Region I Administrator Bill Dean told those who attended the NRC’s May 14th event that it’s not NRC policy to provide transcriptions of its public meetings. Dean said they have to “think about cost of things like transcription services, and is that the right use of our, you know, tax dollars.”
This particularly disingenuous policy of the NRC not to provide transcriptions brought protests from from the audience. Obviously, they felt it’s a significantly important use of taxpayer dollars to provide transcripts of these meetings that only a handful of people can actually attend.
Unlike the NRC, I do not have to worry about taxpayer dollars, so I took the better part of a week to make a transcription. Such a thing was only possible because activist Don Debar announced he was making an audio recording of the entire meeting, intending to air it on his online radio show at CPRmetro.org.

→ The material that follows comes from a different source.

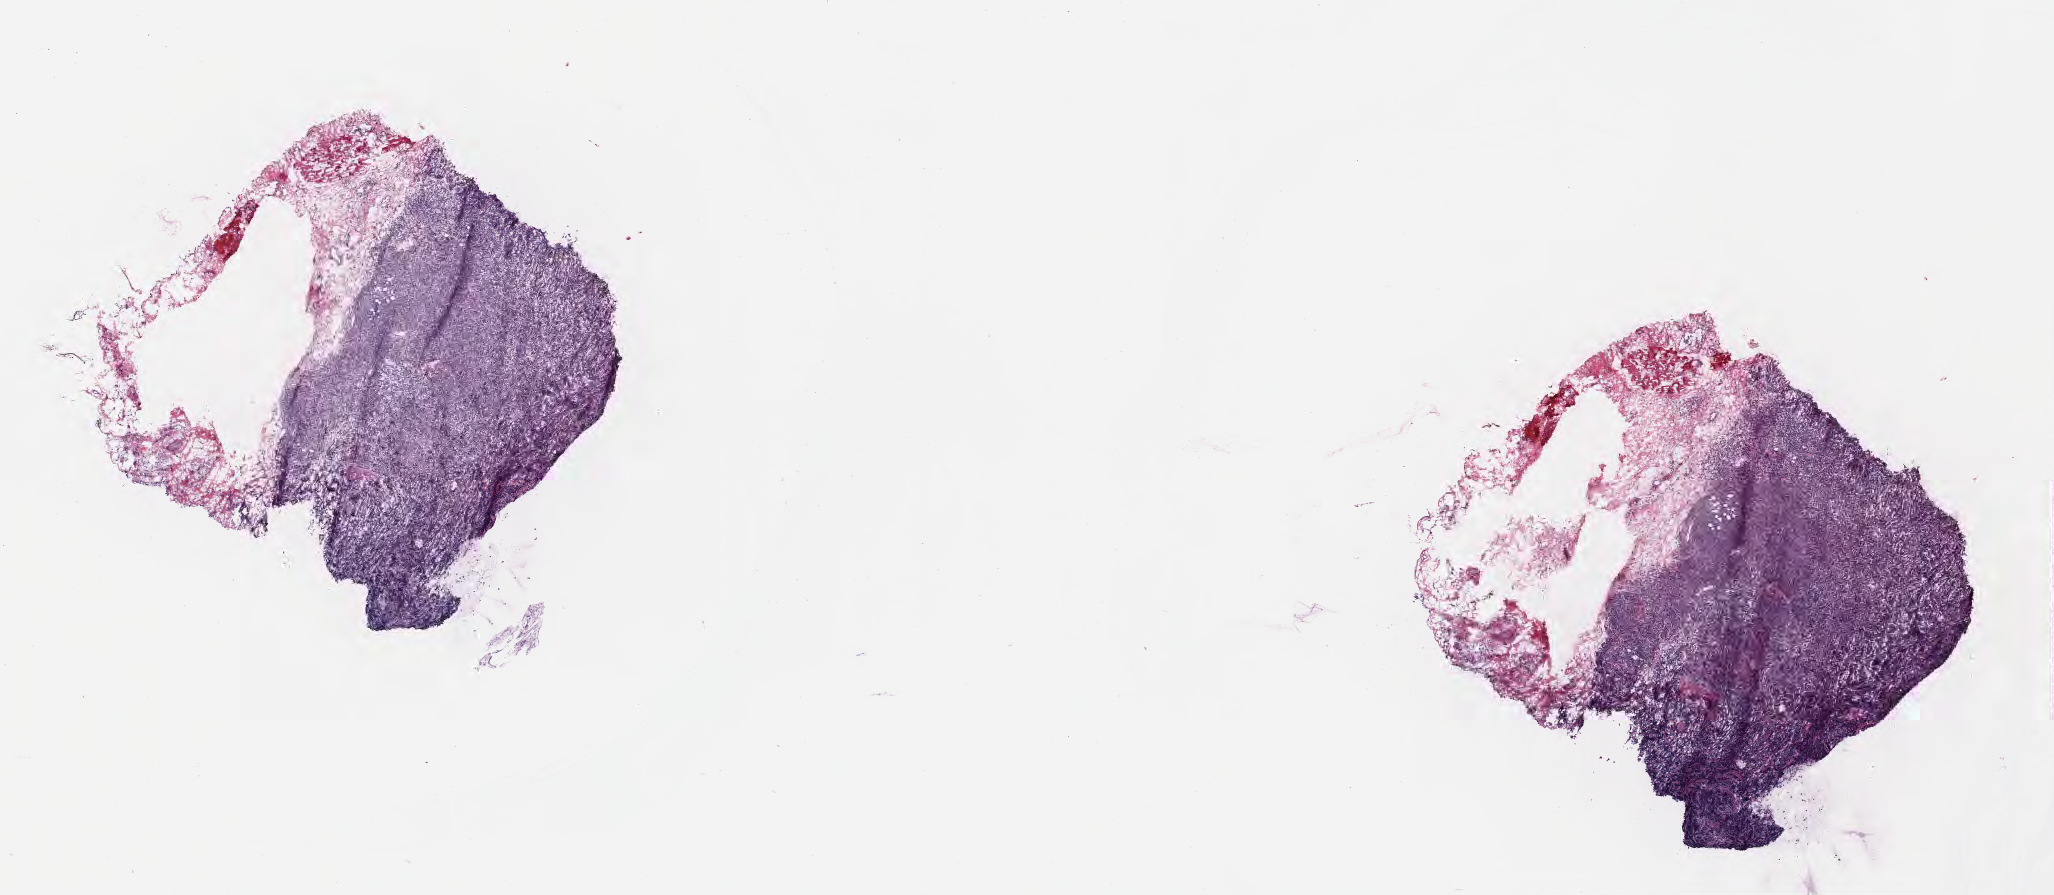
Haematoxylin and eosin whole-slide image — a low-resolution overview of the entire scanned area, about 16.6 x 7.2 mm; frozen section; primary tumor; anatomic site: cranium. Female, age 5 years at initial diagnosis. Pathologist review of this section (percent, as recorded): tumor cells 70%, tumor nuclei 90%, stromal cells 20%, necrosis 0%, normal cells 10%. Infiltration values recorded for this section: lymphocyte infiltration 40%, monocyte infiltration 30%, neutrophil infiltration 5%.
Histologic diagnosis: Burkitt lymphoma, NOS. Ann Arbor stage (patient): Stage IV.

DeBar’s opening remarks and segments of related interviews and commentary are
available at livestream/4szCS (it loads more slowly; the meeting itself begins at 15:27).
Transcript here (includes editorial remarks, names of speakers
where possible, and links to various documents cited).
Dean’s pandering and dissembling only contribute to the fundamental distrust many people in the 10-mile radius already have of the NRC, with its problematical regulatory record. Here’s part of Dean’s opening remarks:
“I know a number of you have indicated that we would really like to have these meetings transcribed, recorded somehow. And the NRC does do that for meetings that are decision-making meetings, meetings that are held that are—, that have a legal or a regulatory aspect to them where there’ll be a decision made. This is not a decision-making meeting, this is not a meeting that’ll be part of the license renewal hearings on Indian Point, or anything like that. This is just an opportunity for us to have dialogue and information exchange with you all. So, we all will be taking notes. I’ll note, for example, that Mary Woolen from the Chairman’s office is here [Chairman’s Policy Advisor for External Engagement]. The Chairman, as many of you may know, was up here in February and met with a number of the stakeholder groups while she was here. Mary is here to listen to the feedback and the comments that we get and so will be conveying to the Chairman the things that she hears here tonight, as well as the NRC staff.
“You know, this nation is founded on a lot of great principles, and one of them that I think is really important is the fact that diversity is important in this country. This is a very diverse nation. People came to this country from many, many different parts of the world and have made this the strongest nation in the world, and diversity is part of that. That includes diversity of views, and I know there are people here in this audience that have different views about Indian Point and nuclear power. And you are going to have an opportunity to share those views with us here tonight. But I do ask, though, is that when people come up to share their views that we treat their legal right to have a view and have an opinion and express that opinion with respect no matter what side of the subject matter they might be on. Whether they’re for or against, please treat members with respect.”
When the NRC can’t find a way to provide a transcript for people who can’t attend its public meetings, they show a profound disrespect not only for taxpayers, but for anyone who spends time in the lower Hudson Valley.